DUAL CAB utes have become more than just work vehicles for Australia’s motorists, with range-topping variants now packed with features pinched from passenger car models and fast becoming favourites as dual-purpose work/family vehicles.
The popularity of high-end utes (or pickup trucks, depending on your point of view) has seen Mercedes-Benz enter the fray with its X-Class utility – and it has Australia firmly in its sights.
The idea seemed unthinkable a couple of years ago, but with premium utes such as the Toyota SR5, Ford Ranger Wildtrak and Volkswagen Amarok Ultimate V6 selling for, $57,990, $61,790 and $67,990 respectively, it’s no stretch of the imagination to think that people would happily pay more for a ute with the three-pointed star at the front.
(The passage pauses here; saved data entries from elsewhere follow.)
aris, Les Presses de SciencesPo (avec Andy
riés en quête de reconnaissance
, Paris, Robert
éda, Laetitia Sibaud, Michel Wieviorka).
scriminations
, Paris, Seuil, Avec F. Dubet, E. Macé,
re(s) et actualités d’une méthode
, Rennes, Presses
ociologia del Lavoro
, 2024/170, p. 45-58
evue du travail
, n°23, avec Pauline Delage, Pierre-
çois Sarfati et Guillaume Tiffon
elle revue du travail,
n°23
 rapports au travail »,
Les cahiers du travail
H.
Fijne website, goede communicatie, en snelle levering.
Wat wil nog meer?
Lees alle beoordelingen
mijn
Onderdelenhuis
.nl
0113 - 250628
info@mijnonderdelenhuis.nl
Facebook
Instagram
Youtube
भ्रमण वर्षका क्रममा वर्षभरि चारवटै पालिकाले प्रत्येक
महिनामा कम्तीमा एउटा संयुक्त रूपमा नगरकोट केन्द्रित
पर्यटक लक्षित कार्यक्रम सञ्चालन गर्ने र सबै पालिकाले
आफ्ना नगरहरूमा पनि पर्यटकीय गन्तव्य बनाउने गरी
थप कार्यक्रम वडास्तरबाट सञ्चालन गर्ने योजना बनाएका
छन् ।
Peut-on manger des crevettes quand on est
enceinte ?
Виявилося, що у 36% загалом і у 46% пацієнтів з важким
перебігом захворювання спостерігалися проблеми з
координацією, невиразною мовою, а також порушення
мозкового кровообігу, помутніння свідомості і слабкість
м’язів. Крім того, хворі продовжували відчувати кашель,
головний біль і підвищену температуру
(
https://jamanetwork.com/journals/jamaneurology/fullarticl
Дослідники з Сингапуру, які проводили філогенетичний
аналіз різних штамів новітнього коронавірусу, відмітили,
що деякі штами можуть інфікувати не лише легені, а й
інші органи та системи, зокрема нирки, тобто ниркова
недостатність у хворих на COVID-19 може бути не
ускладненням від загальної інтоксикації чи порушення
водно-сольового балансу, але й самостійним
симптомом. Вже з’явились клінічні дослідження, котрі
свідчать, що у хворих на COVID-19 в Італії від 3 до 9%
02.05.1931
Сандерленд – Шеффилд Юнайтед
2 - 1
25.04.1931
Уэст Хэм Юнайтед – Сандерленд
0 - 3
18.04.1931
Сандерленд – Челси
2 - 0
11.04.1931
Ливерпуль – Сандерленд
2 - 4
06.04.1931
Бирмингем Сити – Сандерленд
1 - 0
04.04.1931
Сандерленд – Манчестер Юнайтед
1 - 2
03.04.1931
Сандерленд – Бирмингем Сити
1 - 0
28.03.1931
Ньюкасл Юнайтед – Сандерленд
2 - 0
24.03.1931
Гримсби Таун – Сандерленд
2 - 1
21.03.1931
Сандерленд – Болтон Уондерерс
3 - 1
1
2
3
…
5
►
That said, the Nissan Navara-based X-Class will be sold under the Mercedes-Benz Vans banner so, while prices are yet to be announced, they might be more competitive than most people expect.
So what does the top-spec X-Class Power offer over the other three premium utes - apart from its high-end badge, of course?
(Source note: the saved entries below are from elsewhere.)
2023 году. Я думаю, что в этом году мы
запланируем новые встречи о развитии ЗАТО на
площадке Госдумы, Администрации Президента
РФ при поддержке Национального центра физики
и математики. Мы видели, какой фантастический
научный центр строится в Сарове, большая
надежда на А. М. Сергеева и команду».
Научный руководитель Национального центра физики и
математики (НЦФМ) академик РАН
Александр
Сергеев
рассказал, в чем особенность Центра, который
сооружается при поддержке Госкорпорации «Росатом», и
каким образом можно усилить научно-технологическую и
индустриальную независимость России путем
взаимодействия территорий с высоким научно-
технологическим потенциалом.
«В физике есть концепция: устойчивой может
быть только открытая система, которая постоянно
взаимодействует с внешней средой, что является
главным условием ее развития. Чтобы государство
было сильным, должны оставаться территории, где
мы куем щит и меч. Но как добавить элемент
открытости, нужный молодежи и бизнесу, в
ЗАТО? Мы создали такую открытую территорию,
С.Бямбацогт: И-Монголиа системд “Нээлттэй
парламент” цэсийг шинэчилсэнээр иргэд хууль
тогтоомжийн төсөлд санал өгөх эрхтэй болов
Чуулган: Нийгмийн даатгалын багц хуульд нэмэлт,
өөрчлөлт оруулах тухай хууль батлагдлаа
For a start it’s more powerful, with a 190kW/550Nm 3.0-litre V6 turbo-diesel engine mated to a seven-speed automatic transmission and constant 4WD.
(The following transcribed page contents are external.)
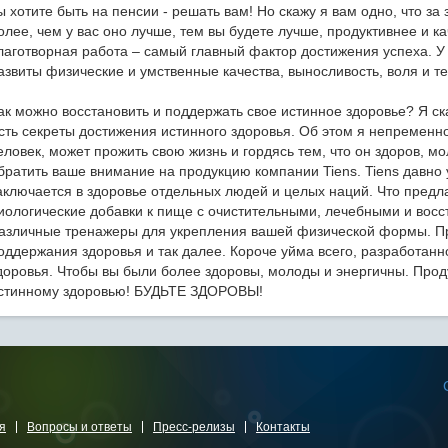
ы хотите быть на пенсии - решать вам! Но скажу я вам одно, что за
олее, чем у вас оно лучше, тем вы будете лучше, продуктивнее и к
лаготворная работа – самый главный фактор достижения успеха. У 
азвиты физические и умственные качества, выносливость, воля и т
ак можно восстановить и поддержать свое истинное здоровье? Я ска
сть секреты достижения истинного здоровья. Об этом я непременн
еловек, может прожить свою жизнь и гордясь тем, что он здоров, мо
братить ваше внимание на продукцию компании Tiens. Tiens давно 
аключается в здоровье отдельных людей и целых наций. Что предл
иологические добавки к пище с очистительными, лечебными и вос
азличные тренажеры для укрепления вашей физической формы. П
оддержания здоровья и так далее. Короче уйма всего, разработан
доровья. Чтобы вы были более здоровы, молоды и энергичны. Про
стинному здоровью! БУДЬТЕ ЗДОРОВЫ!
я
Вопросы и ответы
Пресс-релизы
Контакты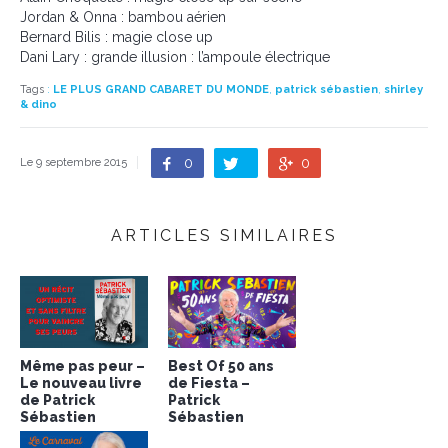
Jordan & Onna : bambou aérien
Bernard Bilis : magie close up
Dani Lary : grande illusion : l’ampoule électrique
Tags
:
LE PLUS GRAND CABARET DU MONDE
,
patrick sébastien
,
shirley
& dino
0
0
Le 9 septembre 2015
ARTICLES SIMILAIRES
Même pas peur –
Best Of 50 ans
Le nouveau livre
de Fiesta –
de Patrick
Patrick
Sébastien
Sébastien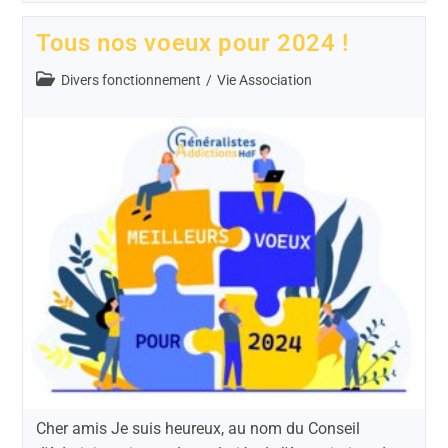
Tous nos voeux pour 2024 !
Divers fonctionnement
/
Vie Association
Cher amis Je suis heureux, au nom du Conseil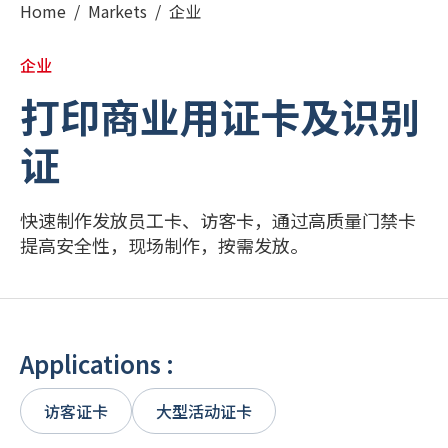
Home
/
Markets
/
企业
РУССКИЙ
(
俄语
)
企业
日本語
(
日语
)
打印商业用证卡及识别
证
PORTUGUÊS
(
葡萄牙语（巴西）
)
हिन्दी
(
印地语
)
快速制作发放员工卡、访客卡，通过高质量门禁卡
提高安全性，现场制作，按需发放。
Applications :
访客证卡
大型活动证卡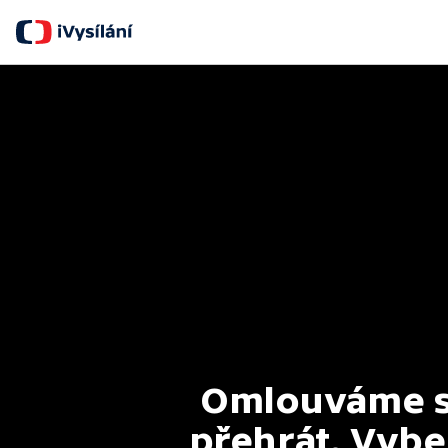
Omlouváme se
přehrát. Vyber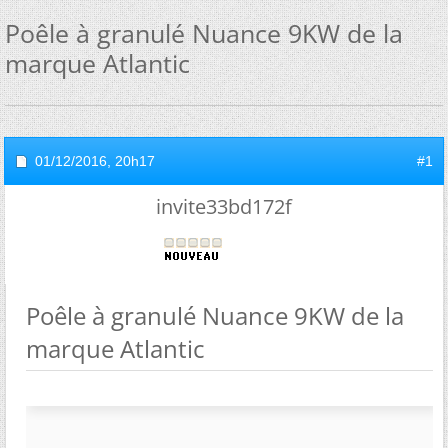
Poêle à granulé Nuance 9KW de la
marque Atlantic
01/12/2016,
20h17
#1
invite33bd172f
Poêle à granulé Nuance 9KW de la
marque Atlantic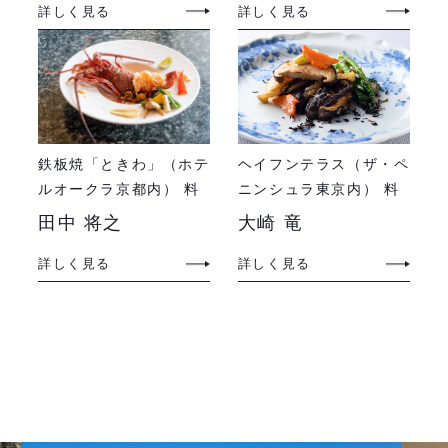
詳しく見る
詳しく見る
ヘイフンテラス（ザ・ペ
鉄板焼「ときわ」（ホテ
ニンシュラ東京内） 料
ルオークラ京都内） 料
理長
理長
大崎 竜
田中 将之
詳しく見る
詳しく見る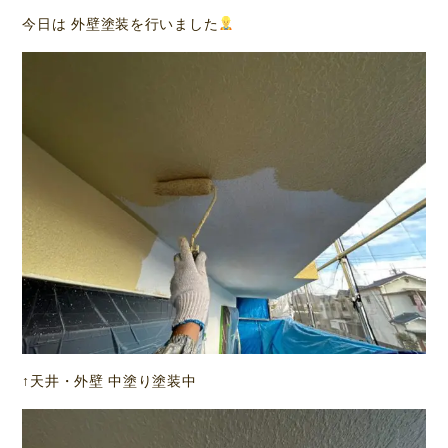
今日は 外壁塗装を行いました
↑天井・外壁 中塗り塗装中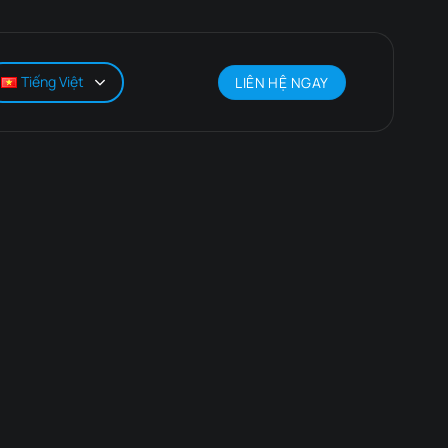
Tiếng Việt
LIÊN HỆ NGAY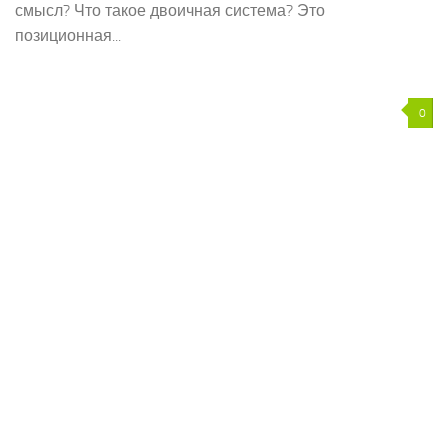
смысл? Что такое двоичная система? Это
позиционная...
0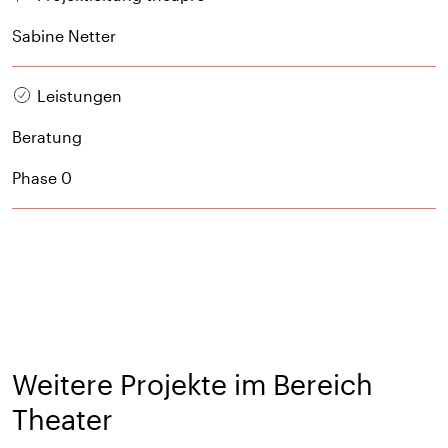
Sabine Netter
Leistungen
Beratung
Phase 0
Weitere Projekte im Bereich
Theater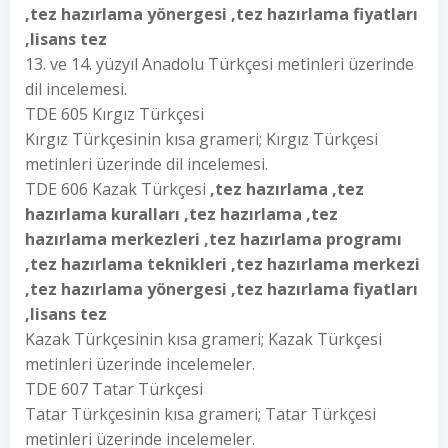
,tez hazırlama yönergesi ,tez hazırlama fiyatları
,lisans tez
13. ve 14. yüzyıl Anadolu Türkçesi metinleri üzerinde
dil incelemesi.
TDE 605 Kırgız Türkçesi
Kırgız Türkçesinin kısa grameri; Kırgız Türkçesi
metinleri üzerinde dil incelemesi.
TDE 606 Kazak Türkçesi
,tez hazırlama ,tez
hazırlama kuralları ,tez hazırlama ,tez
hazırlama merkezleri ,tez hazırlama programı
,tez hazırlama teknikleri ,tez hazırlama merkezi
,tez hazırlama yönergesi ,tez hazırlama fiyatları
,lisans tez
Kazak Türkçesinin kısa grameri; Kazak Türkçesi
metinleri üzerinde incelemeler.
TDE 607 Tatar Türkçesi
Tatar Türkçesinin kısa grameri; Tatar Türkçesi
metinleri üzerinde incelemeler.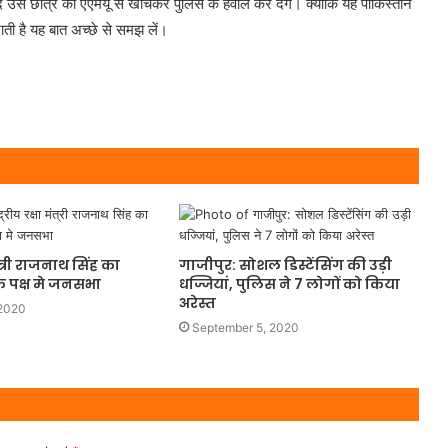
 खुद उस छात्र को एएमयू से खींचकर पुलिस के हवाले कर देंगे। क्योंकि यह पाकिस्तान
जाती है यह बात अच्छे से समझ लें।
 मंत्री राजनाथ सिंह का
गाजीपुर: सोशल डिस्टेंसिंग की उड़ी
के पक्ष मे जनसभा
धज्जियां, पुलिस ने 7 लोगों को किया
अरेस्त
2020
September 5, 2020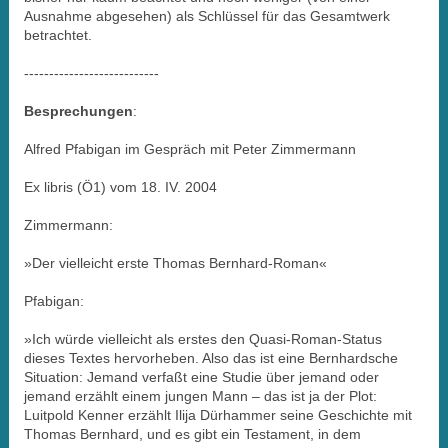
Ausnahme abgesehen) als Schlüssel für das Gesamtwerk
betrachtet.
---------------------------
Besprechungen
:
Alfred Pfabigan im Gespräch mit Peter Zimmermann
Ex libris (Ö1) vom 18. IV. 2004
Zimmermann:
»Der vielleicht erste Thomas Bernhard-Roman«
Pfabigan:
»Ich würde vielleicht als erstes den Quasi-Roman-Status
dieses Textes hervorheben. Also das ist eine Bernhardsche
Situation: Jemand verfaßt eine Studie über jemand oder
jemand erzählt einem jungen Mann – das ist ja der Plot:
Luitpold Kenner erzählt Ilija Dürhammer seine Geschichte mit
Thomas Bernhard, und es gibt ein Testament, in dem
Of the other three only the Amarok comes close with its 3.0-litre V6 turbo-diesel donk producing 165kW/550Nm that turns all four wheels constantly via an eight-speed auto gearbox.
Mercedes boasts an X-Class payload "up to 1100kg", which refers to the entry-level 220d. However that figure decreases up the range as engine displacement increases, with the 250d carrying up to 999kg. For some reason there are no payload figures yet for the V6 350d, hence the 990kg estimate which is still higher than the Ranger (950kg), Hilux (925kg), and Amarok V6 (864kg).
The X-Class’s tray is 1587mm long by 1560mm wide at the floor, which is 3mm longer than the Amarok’s but narrower than the Volkswagen’s class-leading 1620mm width. It’s the same width as the Ranger Wildtrak (1549mm x 1560mm) and bigger overall than the Hilux’s 1520mm x 1515mm tray.
They’re all heavy haulers, but the Benz has the strongest legends. X-Class’s 3500kg braked towing capacity equals that of the Ranger, with the Toyota pulling 3200kg and the Amarok 3000kg.
We’re yet to see how the X-Class performs off road, but it will do well to beat the Hilux in its element with a 202mm ground clearance that’s 77mm less than the Toyota’s. Only the Amarok’s belly is closer to the dirt, with a 192mm ground clearance figure.
The X-Class is the only one of the four to have autonomous emergency braking as standard. It also has active cruise control and lane-keeping assist which are standard in the Wildtrak, but don’t come with the range topping Amarok or Hilux
This is where the X-Class Power will differ from the others. Its premium fit out includes matt black, aluminium and woodgrain trim effects and Artico man-made leather in either black or nut brown. It is also equipped with the Conect infotainment systems displayed via an 8.4-inch touchscreen while creature comforts will include power adjusted front seats.
The Amarok Ultimate is closest in terms of features including 6.3-inch touchscreen, full leather interior and power adjustable heated front seats.
The Ranger Wildtrak has an 8.0-inch screen with Ford’s excellent Sync3 infotainment package, heated front seats with leather accents with power adjustment for the driver.
Hilux’s interior isn’t as flash and comes with a 7-inch screen, part-leather seat trim and power adjustable driver’s seat.